Instructions to follow: Please extract the forum thread on calling CPS over a dirty home and reproduce it in full, word for word.

Excerpt provided:
++++++

I have. Many, many, times.


----------



## philomom

Quote:


> Originally Posted by *Escaping*
> 
> I would never call CPS on someone for having a dirty home. We've all been there (maybe without the feces) and I've never seen CPS help in cases like this, just make things worse.


No, we haven't all been there.

I attended college with a newborn and part time job and my house was never filthy.

All feces must be dealt with in the right way or its a health concern to anyone who enters the home.

Rodents in the house can spread even more filth and disease. Mice have no bladder, they pee on everything they walk on. To subject children to that unnecessarily is beyond gross and negligent.

CPS will help these kids. They deserve better!


----------



## Escaping

Quote:


> Originally Posted by *philomom*
> 
> No, we haven't all been there.
> 
> I attended college with a newborn and part time job and my house was never filthy.
> 
> All feces must be dealt with in the right way or its a health concern to anyone who enters the home.
> 
> Rodents in the house can spread even more filth and disease. Mice have no bladder, they pee on everything they walk on. To subject children to that unnecessarily is beyond gross and negligent.
> 
> CPS will help these kids. They deserve better!

++++++

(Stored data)
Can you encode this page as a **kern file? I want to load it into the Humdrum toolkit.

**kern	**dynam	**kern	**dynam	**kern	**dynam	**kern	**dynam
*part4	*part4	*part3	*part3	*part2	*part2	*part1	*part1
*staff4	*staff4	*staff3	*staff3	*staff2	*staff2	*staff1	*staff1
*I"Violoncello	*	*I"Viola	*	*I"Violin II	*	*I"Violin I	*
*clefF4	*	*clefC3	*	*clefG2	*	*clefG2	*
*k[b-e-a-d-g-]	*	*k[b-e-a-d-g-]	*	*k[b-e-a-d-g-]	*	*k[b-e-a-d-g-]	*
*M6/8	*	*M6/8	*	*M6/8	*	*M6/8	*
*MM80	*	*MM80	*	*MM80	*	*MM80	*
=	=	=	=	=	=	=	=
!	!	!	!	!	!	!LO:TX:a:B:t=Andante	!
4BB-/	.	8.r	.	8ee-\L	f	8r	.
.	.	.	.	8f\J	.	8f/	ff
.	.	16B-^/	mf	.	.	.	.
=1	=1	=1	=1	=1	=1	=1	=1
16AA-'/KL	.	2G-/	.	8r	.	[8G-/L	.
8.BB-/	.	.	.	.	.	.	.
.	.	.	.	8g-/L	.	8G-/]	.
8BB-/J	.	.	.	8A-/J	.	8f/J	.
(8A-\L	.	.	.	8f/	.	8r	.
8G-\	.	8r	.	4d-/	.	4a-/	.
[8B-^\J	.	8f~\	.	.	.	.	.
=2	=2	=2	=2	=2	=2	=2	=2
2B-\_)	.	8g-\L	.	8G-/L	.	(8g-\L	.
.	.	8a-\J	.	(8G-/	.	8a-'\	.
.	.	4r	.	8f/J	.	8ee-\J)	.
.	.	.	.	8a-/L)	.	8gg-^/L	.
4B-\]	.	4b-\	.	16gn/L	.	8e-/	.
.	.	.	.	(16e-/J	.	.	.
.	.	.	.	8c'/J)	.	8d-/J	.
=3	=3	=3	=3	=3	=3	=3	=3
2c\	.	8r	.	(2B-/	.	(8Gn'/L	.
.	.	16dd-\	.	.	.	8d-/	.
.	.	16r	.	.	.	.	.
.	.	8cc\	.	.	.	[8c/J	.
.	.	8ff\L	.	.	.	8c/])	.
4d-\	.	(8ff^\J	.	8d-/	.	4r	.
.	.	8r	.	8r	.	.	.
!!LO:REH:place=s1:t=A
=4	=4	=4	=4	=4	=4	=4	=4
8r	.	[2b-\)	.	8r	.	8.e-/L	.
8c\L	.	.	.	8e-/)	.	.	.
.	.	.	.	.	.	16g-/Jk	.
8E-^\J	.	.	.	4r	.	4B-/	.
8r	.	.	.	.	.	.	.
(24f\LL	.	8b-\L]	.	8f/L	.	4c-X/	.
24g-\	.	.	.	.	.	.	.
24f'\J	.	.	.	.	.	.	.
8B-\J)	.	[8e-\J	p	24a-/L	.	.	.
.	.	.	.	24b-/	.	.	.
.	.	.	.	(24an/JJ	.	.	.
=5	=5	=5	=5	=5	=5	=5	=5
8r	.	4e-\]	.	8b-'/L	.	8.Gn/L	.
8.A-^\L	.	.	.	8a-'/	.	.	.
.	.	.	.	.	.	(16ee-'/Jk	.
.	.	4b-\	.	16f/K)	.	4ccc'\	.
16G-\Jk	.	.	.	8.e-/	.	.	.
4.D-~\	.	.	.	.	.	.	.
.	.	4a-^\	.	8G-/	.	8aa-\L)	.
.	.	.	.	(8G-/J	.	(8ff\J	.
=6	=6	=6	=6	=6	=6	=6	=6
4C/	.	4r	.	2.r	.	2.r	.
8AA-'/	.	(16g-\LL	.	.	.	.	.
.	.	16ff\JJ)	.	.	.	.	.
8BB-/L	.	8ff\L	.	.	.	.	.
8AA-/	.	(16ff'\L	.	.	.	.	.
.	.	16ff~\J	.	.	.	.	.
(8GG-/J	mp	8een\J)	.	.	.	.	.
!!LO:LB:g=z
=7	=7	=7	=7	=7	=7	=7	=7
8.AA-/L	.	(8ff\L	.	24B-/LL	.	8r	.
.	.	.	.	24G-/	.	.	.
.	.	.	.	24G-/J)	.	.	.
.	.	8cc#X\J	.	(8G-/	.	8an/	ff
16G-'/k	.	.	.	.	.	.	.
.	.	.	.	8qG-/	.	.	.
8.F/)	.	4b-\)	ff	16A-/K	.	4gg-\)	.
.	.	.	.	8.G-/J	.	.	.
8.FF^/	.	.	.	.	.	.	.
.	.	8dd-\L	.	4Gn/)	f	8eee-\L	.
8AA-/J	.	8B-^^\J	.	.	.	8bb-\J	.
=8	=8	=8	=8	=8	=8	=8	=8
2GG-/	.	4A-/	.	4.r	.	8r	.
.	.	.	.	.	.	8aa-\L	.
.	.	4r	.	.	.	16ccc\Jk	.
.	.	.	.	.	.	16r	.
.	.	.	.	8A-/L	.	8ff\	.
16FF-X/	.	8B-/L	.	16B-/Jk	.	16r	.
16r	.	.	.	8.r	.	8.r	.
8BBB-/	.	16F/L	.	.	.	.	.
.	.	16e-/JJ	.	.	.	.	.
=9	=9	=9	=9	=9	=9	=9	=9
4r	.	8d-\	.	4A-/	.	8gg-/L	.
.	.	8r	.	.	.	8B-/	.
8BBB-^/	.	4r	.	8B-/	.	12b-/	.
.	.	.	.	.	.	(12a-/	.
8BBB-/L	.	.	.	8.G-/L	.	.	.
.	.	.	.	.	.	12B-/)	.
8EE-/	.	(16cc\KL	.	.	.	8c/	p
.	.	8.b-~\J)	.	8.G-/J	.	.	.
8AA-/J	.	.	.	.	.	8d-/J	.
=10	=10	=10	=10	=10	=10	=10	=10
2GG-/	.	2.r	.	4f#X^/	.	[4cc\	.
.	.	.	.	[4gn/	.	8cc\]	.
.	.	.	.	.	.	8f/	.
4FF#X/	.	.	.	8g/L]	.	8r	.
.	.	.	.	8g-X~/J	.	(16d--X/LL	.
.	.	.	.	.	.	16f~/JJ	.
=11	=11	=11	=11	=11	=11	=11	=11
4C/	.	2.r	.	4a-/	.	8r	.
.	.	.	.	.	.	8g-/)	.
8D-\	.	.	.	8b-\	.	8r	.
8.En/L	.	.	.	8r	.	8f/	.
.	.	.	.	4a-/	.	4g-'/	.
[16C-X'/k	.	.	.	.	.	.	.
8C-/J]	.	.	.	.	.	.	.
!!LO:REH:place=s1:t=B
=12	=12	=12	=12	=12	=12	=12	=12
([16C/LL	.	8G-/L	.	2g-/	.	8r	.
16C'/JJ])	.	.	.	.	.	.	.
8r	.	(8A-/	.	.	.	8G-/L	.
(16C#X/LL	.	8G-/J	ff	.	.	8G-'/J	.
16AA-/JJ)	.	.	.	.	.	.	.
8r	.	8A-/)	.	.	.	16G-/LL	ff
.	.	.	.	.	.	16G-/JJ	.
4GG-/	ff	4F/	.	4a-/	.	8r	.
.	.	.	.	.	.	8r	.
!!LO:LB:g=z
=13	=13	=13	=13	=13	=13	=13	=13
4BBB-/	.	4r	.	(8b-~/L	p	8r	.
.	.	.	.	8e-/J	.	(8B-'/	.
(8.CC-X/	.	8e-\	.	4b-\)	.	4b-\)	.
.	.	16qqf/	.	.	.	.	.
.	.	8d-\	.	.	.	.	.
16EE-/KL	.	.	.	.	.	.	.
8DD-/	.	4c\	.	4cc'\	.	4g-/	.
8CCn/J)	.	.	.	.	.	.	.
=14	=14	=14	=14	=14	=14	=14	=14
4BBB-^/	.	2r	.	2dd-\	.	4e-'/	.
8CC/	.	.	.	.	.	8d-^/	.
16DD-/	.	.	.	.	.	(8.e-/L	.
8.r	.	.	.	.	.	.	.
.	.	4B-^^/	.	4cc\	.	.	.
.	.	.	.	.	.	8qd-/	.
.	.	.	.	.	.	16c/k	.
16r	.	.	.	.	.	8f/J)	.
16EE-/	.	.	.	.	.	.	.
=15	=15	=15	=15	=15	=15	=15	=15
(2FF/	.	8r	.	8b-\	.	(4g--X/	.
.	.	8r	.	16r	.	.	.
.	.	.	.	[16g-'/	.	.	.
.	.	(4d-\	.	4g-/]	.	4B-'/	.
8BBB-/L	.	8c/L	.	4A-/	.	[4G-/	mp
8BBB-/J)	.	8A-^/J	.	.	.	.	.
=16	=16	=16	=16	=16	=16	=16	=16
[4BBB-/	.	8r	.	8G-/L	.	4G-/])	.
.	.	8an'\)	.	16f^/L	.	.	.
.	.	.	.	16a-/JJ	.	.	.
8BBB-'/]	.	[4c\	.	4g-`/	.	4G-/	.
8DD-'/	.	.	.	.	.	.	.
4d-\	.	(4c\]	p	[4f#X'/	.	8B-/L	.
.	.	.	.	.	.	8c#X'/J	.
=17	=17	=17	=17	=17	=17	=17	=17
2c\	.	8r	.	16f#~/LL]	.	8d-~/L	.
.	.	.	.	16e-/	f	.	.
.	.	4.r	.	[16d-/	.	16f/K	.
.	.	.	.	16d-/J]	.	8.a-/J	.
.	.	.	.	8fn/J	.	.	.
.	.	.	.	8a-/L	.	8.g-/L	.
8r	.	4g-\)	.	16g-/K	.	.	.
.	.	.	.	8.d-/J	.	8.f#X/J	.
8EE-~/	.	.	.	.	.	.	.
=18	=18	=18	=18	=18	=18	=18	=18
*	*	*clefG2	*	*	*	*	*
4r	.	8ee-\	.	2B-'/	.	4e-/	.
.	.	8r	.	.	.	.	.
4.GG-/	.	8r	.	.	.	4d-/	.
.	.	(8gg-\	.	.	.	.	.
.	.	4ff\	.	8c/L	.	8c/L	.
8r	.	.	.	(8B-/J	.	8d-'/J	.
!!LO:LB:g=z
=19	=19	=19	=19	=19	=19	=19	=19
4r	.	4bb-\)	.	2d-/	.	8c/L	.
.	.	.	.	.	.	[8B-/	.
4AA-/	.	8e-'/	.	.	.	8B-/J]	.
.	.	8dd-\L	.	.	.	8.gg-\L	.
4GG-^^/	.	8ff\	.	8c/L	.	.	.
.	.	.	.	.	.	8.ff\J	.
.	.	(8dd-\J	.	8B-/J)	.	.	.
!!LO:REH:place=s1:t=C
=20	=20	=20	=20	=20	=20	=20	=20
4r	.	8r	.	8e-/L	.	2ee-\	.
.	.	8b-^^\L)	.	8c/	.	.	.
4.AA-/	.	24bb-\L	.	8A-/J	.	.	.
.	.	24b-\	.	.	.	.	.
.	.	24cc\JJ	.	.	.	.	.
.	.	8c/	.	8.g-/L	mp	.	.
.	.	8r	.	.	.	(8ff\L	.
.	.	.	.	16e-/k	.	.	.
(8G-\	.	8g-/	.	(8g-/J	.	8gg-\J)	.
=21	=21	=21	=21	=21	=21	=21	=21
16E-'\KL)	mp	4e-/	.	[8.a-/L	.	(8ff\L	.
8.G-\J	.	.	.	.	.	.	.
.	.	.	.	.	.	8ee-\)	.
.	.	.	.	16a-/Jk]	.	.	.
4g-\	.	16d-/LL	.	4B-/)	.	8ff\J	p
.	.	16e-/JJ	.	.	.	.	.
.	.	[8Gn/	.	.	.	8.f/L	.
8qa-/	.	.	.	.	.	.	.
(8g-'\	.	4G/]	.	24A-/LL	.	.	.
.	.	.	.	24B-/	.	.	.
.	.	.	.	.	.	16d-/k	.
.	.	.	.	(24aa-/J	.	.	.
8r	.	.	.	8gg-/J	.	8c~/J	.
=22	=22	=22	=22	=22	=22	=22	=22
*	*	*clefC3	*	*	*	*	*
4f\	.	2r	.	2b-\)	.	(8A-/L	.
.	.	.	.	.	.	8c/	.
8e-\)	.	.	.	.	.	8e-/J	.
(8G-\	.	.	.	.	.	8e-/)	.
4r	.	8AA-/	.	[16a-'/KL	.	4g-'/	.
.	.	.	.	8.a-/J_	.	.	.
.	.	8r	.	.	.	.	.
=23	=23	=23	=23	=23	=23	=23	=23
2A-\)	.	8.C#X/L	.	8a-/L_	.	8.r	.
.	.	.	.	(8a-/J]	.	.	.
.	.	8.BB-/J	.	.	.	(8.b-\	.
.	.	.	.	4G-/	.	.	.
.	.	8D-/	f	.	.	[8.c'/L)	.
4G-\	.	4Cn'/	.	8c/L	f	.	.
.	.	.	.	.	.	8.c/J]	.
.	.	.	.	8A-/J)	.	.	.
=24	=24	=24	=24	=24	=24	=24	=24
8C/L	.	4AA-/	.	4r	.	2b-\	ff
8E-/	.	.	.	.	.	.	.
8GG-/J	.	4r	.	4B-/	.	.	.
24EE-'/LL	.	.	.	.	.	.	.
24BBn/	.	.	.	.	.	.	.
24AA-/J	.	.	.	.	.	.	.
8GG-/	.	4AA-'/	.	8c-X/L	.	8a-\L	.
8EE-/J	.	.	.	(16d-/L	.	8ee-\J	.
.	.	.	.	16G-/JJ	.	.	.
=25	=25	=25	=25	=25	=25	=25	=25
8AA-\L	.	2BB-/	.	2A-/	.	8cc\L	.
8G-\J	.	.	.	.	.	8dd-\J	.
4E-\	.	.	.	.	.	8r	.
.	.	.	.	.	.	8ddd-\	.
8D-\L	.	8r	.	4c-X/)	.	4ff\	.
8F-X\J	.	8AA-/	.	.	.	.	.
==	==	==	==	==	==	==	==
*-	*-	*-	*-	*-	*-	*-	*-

++++++

Written response:
I have. Many, many, times.


----------



## philomom

Quote:


> Originally Posted by *Escaping*
> 
> I would never call CPS on someone for having a dirty home. We've all been there (maybe without the feces) and I've never seen CPS help in cases like this, just make things worse.


No, we haven't all been there.

I attended college with a newborn and part time job and my house was never filthy.

All feces must be dealt with in the right way or its a health concern to anyone who enters the home.

Rodents in the house can spread even more filth and disease. Mice have no bladder, they pee on everything they walk on. To subject children to that unnecessarily is beyond gross and negligent.

CPS will help these kids. They deserve better!


----------



## Escaping

Quote:


> Originally Posted by *philomom*
> 
> No, we haven't all been there.
> 
> I attended college with a newborn and part time job and my house was never filthy.
> 
> All feces must be dealt with in the right way or its a health concern to anyone who enters the home.
> 
> Rodents in the house can spread even more filth and disease. Mice have no bladder, they pee on everything they walk on. To subject children to that unnecessarily is beyond gross and negligent.
> 
> CPS will help these kids. They deserve better!